In the last few weeks of being ill, I haven’t remembered many of my dreams at all. Part of it is because I’m sure I am dreaming far less just given the simple fact I am sleeping less. I have rarely been able to fall asleep earlier than 2am every night, and that’s despite usually getting into bed by 9:30 or 10. That’s because my coughing and phlegm keep me awake regardless of how tired or how badly I want to sleep. It’s been pretty miserable. Yet despite this, when I wake up at around 6:30 or 7, I actually do not completely feel like crap and actually feel like I had enough rest to get through the day, which is pretty miraculous given the few hours of sleep I got in a single night.
The first dream I remember was when Chris and I were on a motorcycle, racing through some dead streets in the middle of the night. I have no idea what city we were in or why the heck we were even on a motorcycle, but I do know we were going at a very fast pace, and there wasn’t even a single other car or motorist on the road with us. We went into this crazy long, dark tunnel, and in the tunnel, there’s this strange mural of an endless, rainbow-colored dragon. And as you keep moving into the tunnel, the dragon’s tail almost appears to be undulating and moving closer and closer to you. That was kind of fun.

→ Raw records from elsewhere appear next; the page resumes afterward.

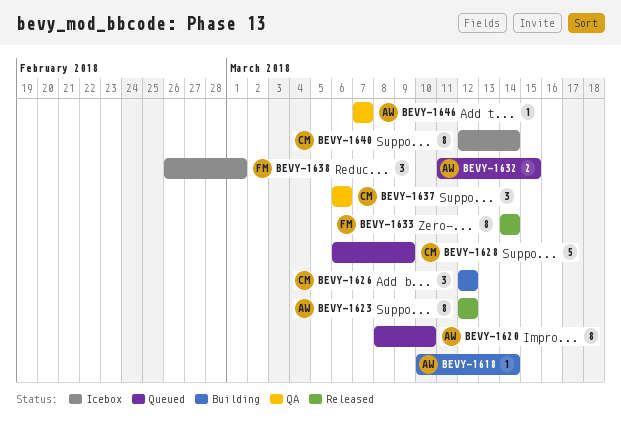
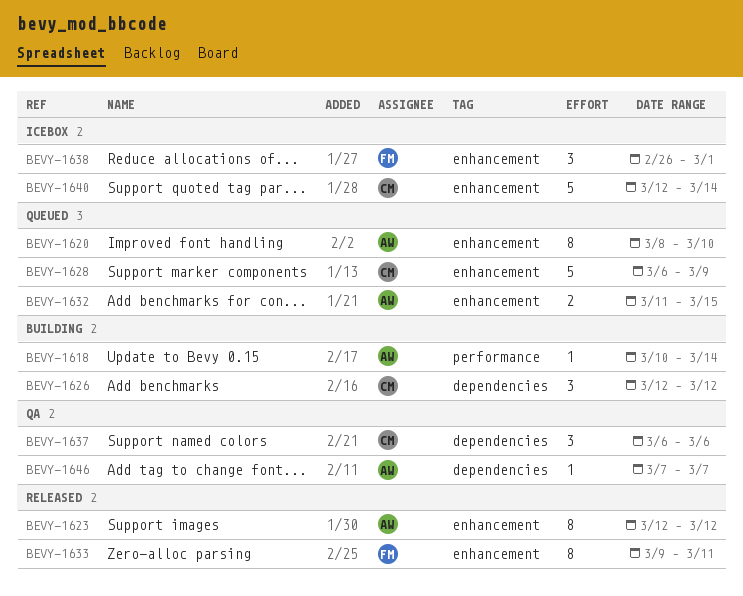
BEVY-1633, start: Mar 14 -> Mar 9
BEVY-1633, due: Mar 14 -> Mar 11
BEVY-1640, estimate: 8 -> 5

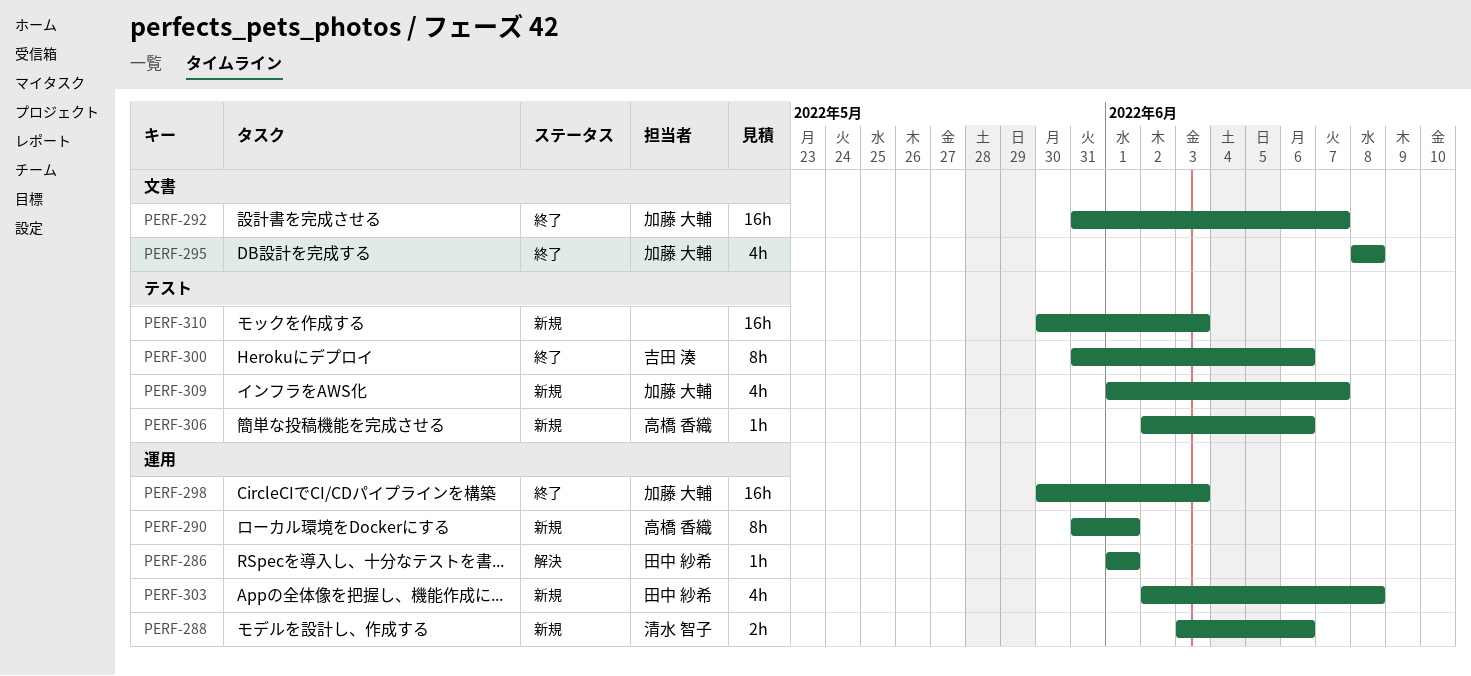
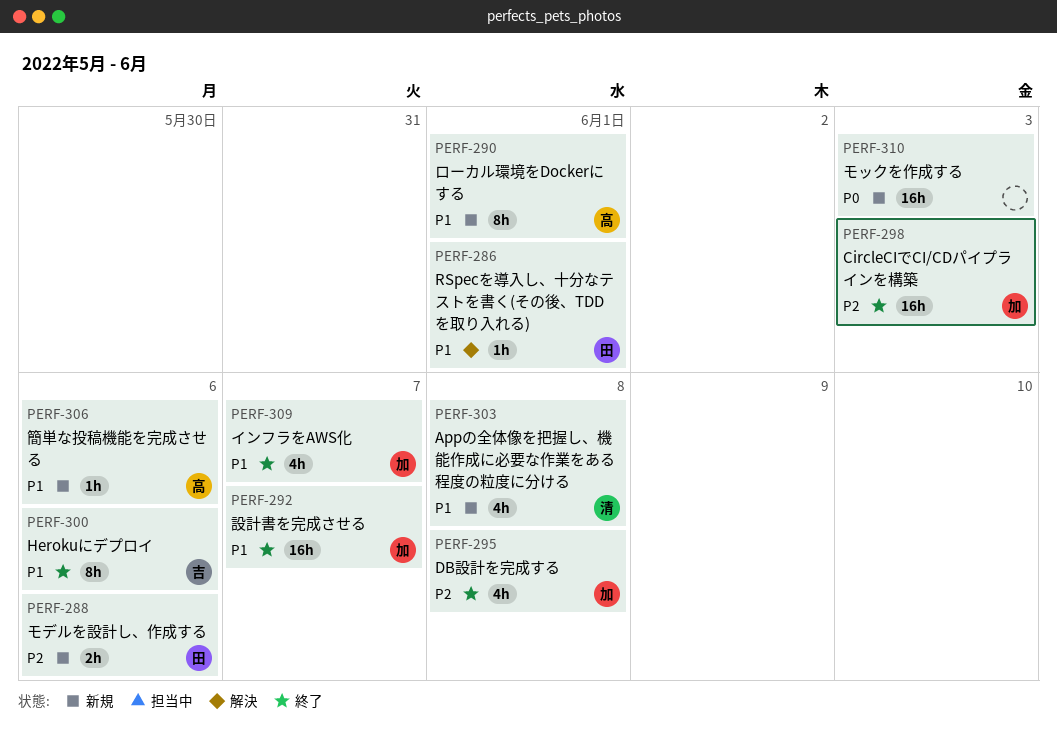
PERF-288, owner: 清水 智子 -> 田中 紗希
PERF-303, owner: 田中 紗希 -> 清水 智子
PERF-309, status: 新規 -> 終了

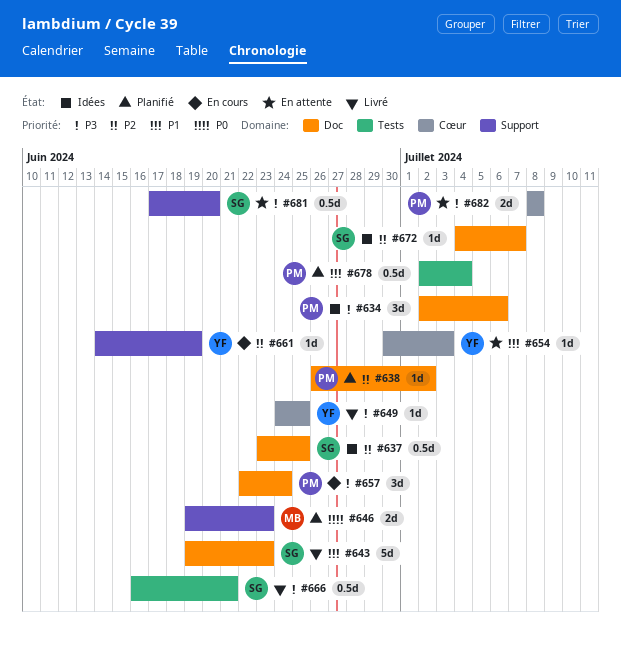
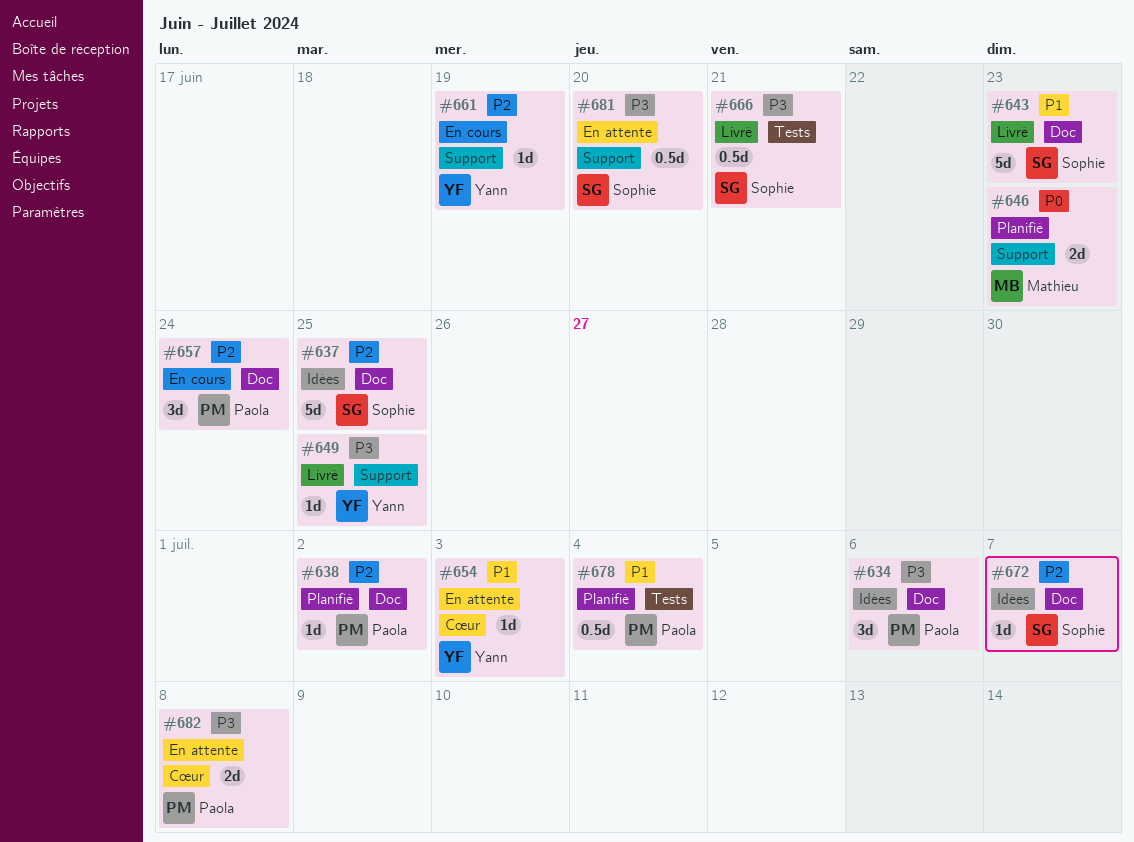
#637, estimate: 0.5d -> 5d
#649, label: Cœur -> Support
#657, priority: P3 -> P2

The second dream was a bit more intense. I had received a freak call from who knows who about the fact that my mom was being held captive at a specific location and was going to get killed. Someone tipped me off on where she was and had a gun delivered to me to help shoot the person who was going to kill my mom. And with timing being on my side, this psycho was doing a countdown from ten, after which he was going to shoot my mom in the head. When I found them (and this guy did not see me), I came silently from behind and saw the guy holding my mom tightly with the gun pushed into her ear. And when he got to the number 3, that was when I pulled the trigger and shot the guy right in the back of his head (I have amazing aim in my dreams!!). I pushed his body over, grabbed my mom and carried her out of the building.
Was that realistic? No. But it was a dream, so…. I’m not sure what to make of any of that. Who knows — is my mom making enemies out there now, and that’s why I’m having ridiculous dreams like that?